Portare fuori dal domestico, fare luce e farne narrazione in ogni luogo possibile. Cosa immagini del tuo libro tra 10 anni?


Non lo so, ma ti posso dire quello che in alcune città ha cominciato ad accadere, a partire dal libro: una discussione nei collettivi a partire dalla cassetta degli attrezzi che quelle storie ci forniscono per capire, nei differenti contesti, quali potrebbero essere le pratiche più efficaci o praticabili nel presente.

Come è nata la collaborazione con Nottetempo?


È stato uno dei motivi per cui mi sono decisa a scrivere un libro. Sono stata contattata da Alessandro Gazoia, in un momento in cui ero molto perplessa su quanto potesse essere interessante entrare in uno spazio così affollato di pubblicazioni “femministe”: mi sembrava politicamente più significativo non scriverlo, continuare ad andare nelle scuole e a fare bene il mio mestiere. In quel periodo stavo pensando, con alcune amiche e compagne, di organizzare una scuola popolare di femminismi, da portare in giro, per tornare ai testi, superare i limiti del femminismo mainstream. E la mia “lezione” si sarebbe dovuta concentrare proprio sulle pratiche. Alessandro mi ha fatto capire che quella mia intuizione valeva una sosta e la casa editrice mi ha sostenuta e continua a farlo con cura e determinazione: dall’editore a chi si occupa di organizzare gli incontri, da chi ha corretto le bozze a chi segue i social e l’ufficio stampa. Nottetempo è una casa editrice indipendente, cosa molto importante per me, che dà voce e carta a chi ha voglia di aprire spazi critici e di stare nella complessità. Tutto questo ha risuonato, in me. E con loro, confermo che si sta bene.
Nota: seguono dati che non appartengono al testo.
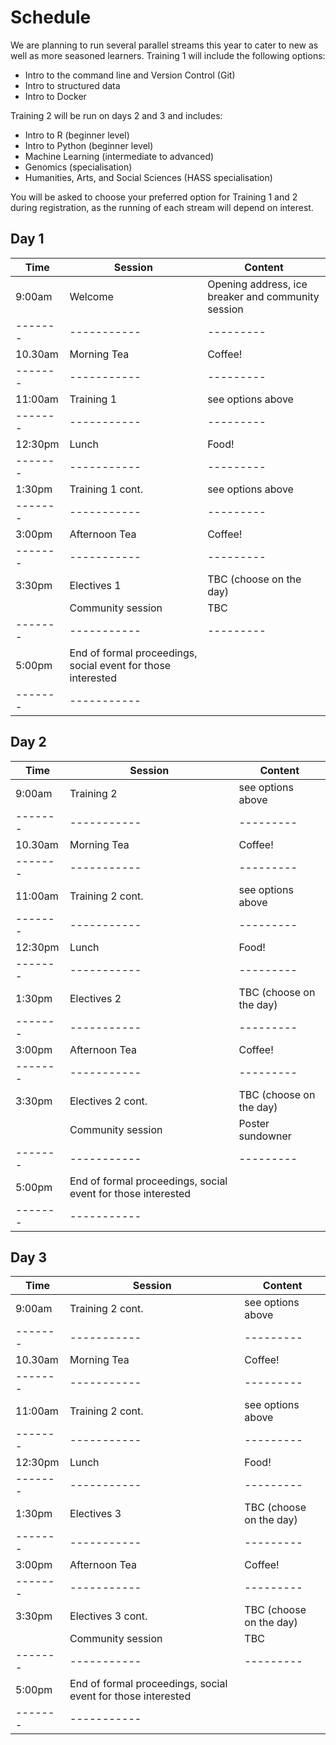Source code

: # Schedule

We are planning to run several parallel streams this year to cater to new as well as more seasoned learners. 
Training 1 will include the following options:
* Intro to the command line and Version Control (Git)
* Intro to structured data
* Intro to Docker

Training 2 will be run on days 2 and 3 and includes:

* Intro to R (beginner level)
* Intro to Python (beginner level)
* Machine Learning (intermediate to advanced)
* Genomics (specialisation)
* Humanities, Arts, and Social Sciences (HASS specialisation)

You will be asked to choose your preferred option for Training 1 and 2 during registration, as the running of each stream will depend on interest.


## Day 1
|Time   |Session    |Content  |
|-------|-----------|---------|
|9:00am |Welcome | Opening address, ice breaker and community session   |
|-------|-----------|---------|
|10.30am |Morning Tea|Coffee!  |
|-------|-----------|---------|
|11:00am| Training 1      |see options above|
|-------|-----------|---------|
|12:30pm|Lunch      |Food!    |
|-------|-----------|---------|
|1:30pm |Training 1 cont.    | see options above |
|-------|-----------|---------|
|3:00pm |Afternoon Tea |Coffee! |
|-------|-----------|---------|
|3:30pm |Electives 1 | TBC (choose on the day) | 
|       |Community session | TBC | 
|-------|-----------|---------|
|5:00pm | End of formal proceedings, social event for those interested ||
|-------|-----------|

## Day 2
|Time   |Session    |Content  |
|-------|-----------|---------|
|9:00am |Training 2 | see options above   |
|-------|-----------|---------|
|10.30am |Morning Tea|Coffee!  |
|-------|-----------|---------|
|11:00am| Training 2 cont.      |see options above|
|-------|-----------|---------|
|12:30pm|Lunch      |Food!    |
|-------|-----------|---------|
|1:30pm |Electives 2   | TBC (choose on the day) |
|-------|-----------|---------|
|3:00pm |Afternoon Tea |Coffee! |
|-------|-----------|---------|
|3:30pm |Electives 2 cont. | TBC (choose on the day) | 
|       |Community session | Poster sundowner| 
|-------|-----------|---------|
|5:00pm | End of formal proceedings, social event for those interested ||
|-------|-----------|

## Day 3
|Time   |Session    |Content  |
|-------|-----------|---------|
|9:00am |Training 2 cont. | see options above   |
|-------|-----------|---------|
|10.30am |Morning Tea|Coffee!  |
|-------|-----------|---------|
|11:00am| Training 2 cont.      |see options above|
|-------|-----------|---------|
|12:30pm|Lunch      |Food!    |
|-------|-----------|---------|
|1:30pm |Electives 3   | TBC (choose on the day) |
|-------|-----------|---------|
|3:00pm |Afternoon Tea |Coffee! |
|-------|-----------|---------|
|3:30pm |Electives 3 cont. | TBC (choose on the day) | 
|       |Community session | TBC| 
|-------|-----------|---------|
|5:00pm | End of formal proceedings, social event for those interested ||
|-------|-----------|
Hai già in mente altre pubblicazioni?

Sì, vorrei tornare, in questo tempo di genocidio, a lavorare sul concetto di memoria da una prospettiva femminista.

Una città
Napoli

Un viaggio
Argentina, in piazza con le madres

Un pasto
Potrei vivere di fichi, tzazichi, pasta al pomodoro e gorgonzola.

Un odore
I tigli e quello di ricottina fresca delle mie bambine appena nate

Un regalo
Del tempo liberato

Un libro
Le tre ghinee, di Virigina Woolf

Un brano musicale
Sto ascoltando a ripetizione It’s All Over Now, Baby Blue cantata da Marianne Faithfull

Un colore
Rosso

Un nome
Quello che avrei voluto dare, ma: Tempesta.